Ungarische Boulevardzeitung widersetzt sich Gerichtsurteil über Desinformation der Tisza-Partei

In Ungarn ist ein politischer und rechtlicher Streit ausgebrochen, nachdem die regierungsnahe Boulevardzeitung Bors angekündigt hatte, eine umstrittene Sonderausgabe über die oppositionelle Theiß-Partei weiter zu verbreiten, obwohl ein Gerichtsurteil einen sofortigen Stopp angeordnet hatte.
Boulevardzeitung verbreitet weiterhin Fehlinformationen über Theiß-Partei
Nach von Bors veröffentlichten Erklärungen und Reaktionen des Oppositionsführers Péter Magyar hat das Budapester Stadtgericht am Freitag eine einstweilige Verfügung erlassen, die die Online- und Printverbreitung des so genannten “Theiß-Pakets” der Zeitung verbietet.
Die Sonderausgabe befasst sich Berichten zufolge mit angeblichen Steuer- und Sparplänen, die der Theiss-Partei zugeschrieben werden, und sollte kostenlos an mehr als vier Millionen Haushalte in Ungarn verteilt werden.
Wie 24.hu berichtet, argumentierte das Gericht, dass sich die von Bors veröffentlichten Steuervorschläge grundlegend von den offiziellen Dokumenten unterscheiden, die zuvor von der Theiss-Partei veröffentlicht wurden. Daher kam der Richter zu dem Schluss, dass der Herausgeber hätte wissen müssen, dass die Informationen irreführend waren.
Das passt nicht zur Pressefreiheit
In dem Urteil heißt es, dass die massenhafte Verbreitung solcher Inhalte der Oppositionspartei erheblichen Schaden zufügen würde, der nicht mit der Pressefreiheit zu rechtfertigen sei.
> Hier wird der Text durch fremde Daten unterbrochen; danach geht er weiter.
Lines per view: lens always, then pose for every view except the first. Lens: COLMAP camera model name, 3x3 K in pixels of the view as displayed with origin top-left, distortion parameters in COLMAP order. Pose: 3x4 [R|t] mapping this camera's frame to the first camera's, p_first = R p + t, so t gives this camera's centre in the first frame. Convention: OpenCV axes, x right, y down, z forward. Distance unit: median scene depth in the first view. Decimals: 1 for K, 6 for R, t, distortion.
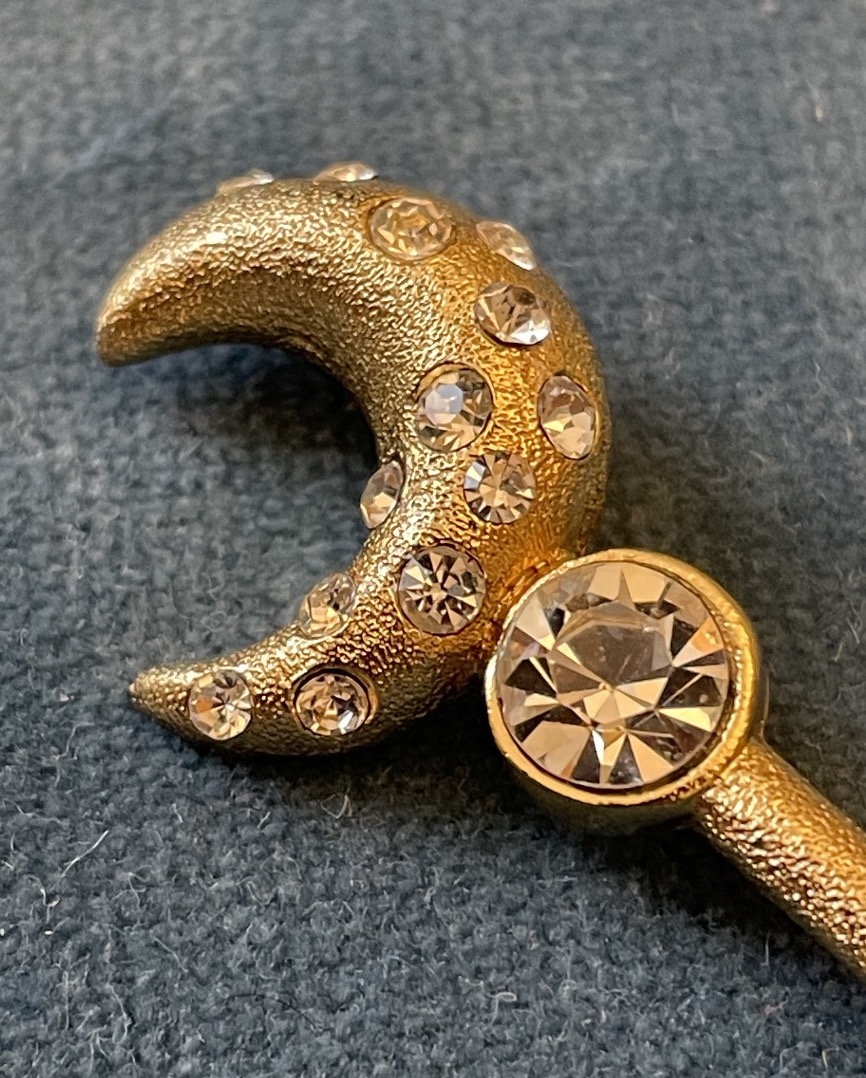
lens RADIAL K [[2663.4, 0, 431.7], [0, 2663.4, 547.4], [0, 0, 1]] dist [0.068180, 0.000000]
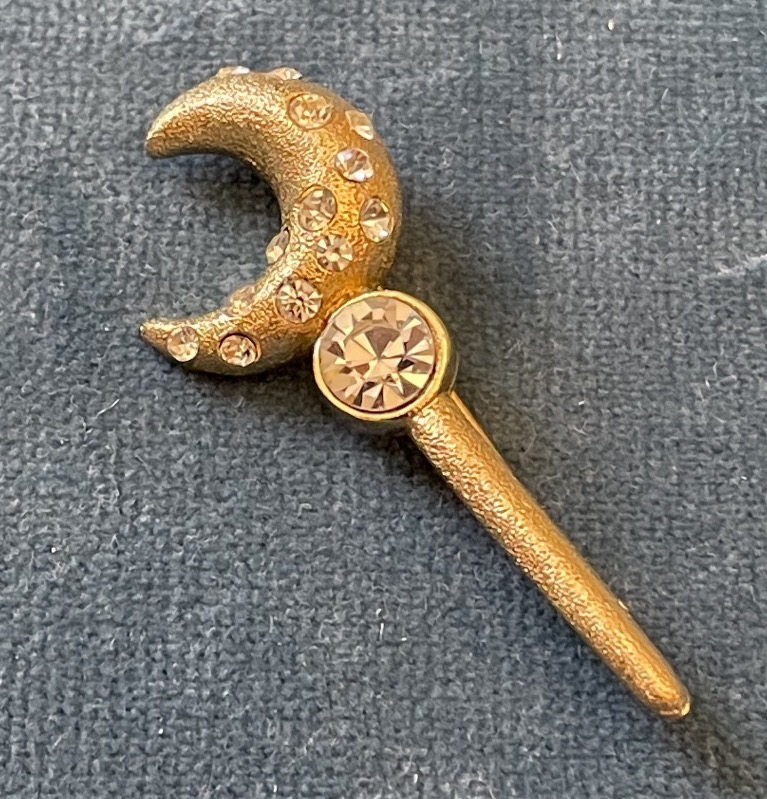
lens RADIAL K [[2280.5, 0, 398.5], [0, 2280.5, 346.3], [0, 0, 1]] dist [0.033916, 0.000000]
pose [[0.991692, 0.124421, -0.032669, 0.133060], [-0.121535, 0.989438, 0.079009, -0.090877], [0.042154, -0.074382, 0.996338, -0.672337]]
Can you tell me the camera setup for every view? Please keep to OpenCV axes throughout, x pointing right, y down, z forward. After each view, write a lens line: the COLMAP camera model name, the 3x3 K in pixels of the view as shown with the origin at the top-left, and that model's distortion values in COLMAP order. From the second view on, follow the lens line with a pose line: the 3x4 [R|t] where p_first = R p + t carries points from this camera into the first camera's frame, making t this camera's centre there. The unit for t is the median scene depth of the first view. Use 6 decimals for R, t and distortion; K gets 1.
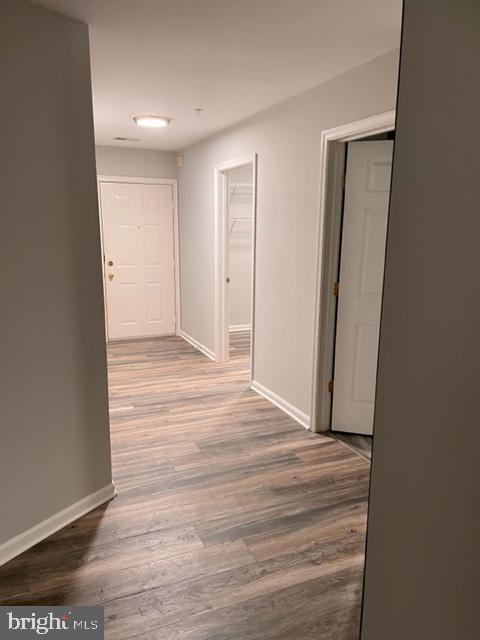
lens RADIAL K [[483.8, 0, 244.3], [0, 483.8, 319.8], [0, 0, 1]] dist [0.083058, -0.033917]
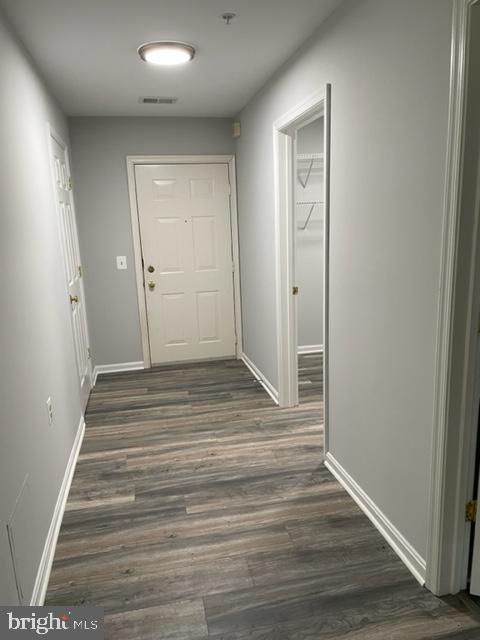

Das Verbot wurde als sofortige, vorübergehende Maßnahme angeordnet und ist unabhängig von einem Rechtsmittel vollstreckbar.
Nach der Entscheidung haben Bors und Mediaworks, das Unternehmen hinter der Zeitung, die Entscheidung scharf kritisiert. In einer Erklärung bezeichnete die Redaktion das Vorgehen des Gerichts als “beispiellosen Angriff auf die Meinungs- und Pressefreiheit” und warf ihm vor, gegen die im ungarischen Grundgesetz garantierten Rechte zu verstoßen. Sie behaupteten, die Entscheidung sei innerhalb eines halben Tages getroffen worden, ohne eine inhaltliche Prüfung oder die Möglichkeit eines sinnvollen Rechtsbehelfs.
Die Boulevardzeitung argumentierte auch, dass das Unternehmen, das für den Vertrieb der Sonderausgabe verantwortlich war, kein formelles Verbot erhalten hatte. Auf dieser Grundlage beharrte Bors darauf, dass der Vertrieb “in Übereinstimmung mit dem Gesetz und im Geiste der Pressefreiheit” fortgesetzt würde.
Sie behaupteten, der Richter sei voreingenommen gegenüber der Theiß-Partei und Péter Magyar
Die Kontroverse eskalierte weiter, als regierungsnahe Kreise behaupteten, der Richter, der die Entscheidung gefällt hatte, habe den gleichen Namen und die gleiche Adresse wie eine Person, die in den durchgesickerten Daten der gehackten mobilen Anwendung der Theiß-Partei aufgeführt ist.
Es wurden jedoch keine Beweise vorgelegt, die bestätigen, dass der Richter mit der Partei in Verbindung stand, und es gibt keinen Hinweis darauf, dass alle Nutzer der kompromittierten App politische Aktivisten waren.
Péter Magyar, Vorsitzender der Theiß-Partei, reagierte verärgert und nannte die fortgesetzte Verbreitung “zynisch und empörend”. In einer Erklärung in den sozialen Medien beschuldigte er die Verbündeten von Premierminister Viktor Orbán und die Medien, Gerichtsentscheidungen offen zu missachten und die Rechtsstaatlichkeit zu untergraben.
Magyar hat die mit dem Vertrieb der Sonderausgabe beauftragte Firma Medialog Zrt. förmlich aufgefordert, die Auslieferung sofort einzustellen. Er warnte, dass andernfalls eine Schadensersatzklage in Höhe von mehreren Milliarden Forint drohe. Außerdem forderte er die Unterstützer auf, von nun an jede Lieferung der Zeitung zu melden.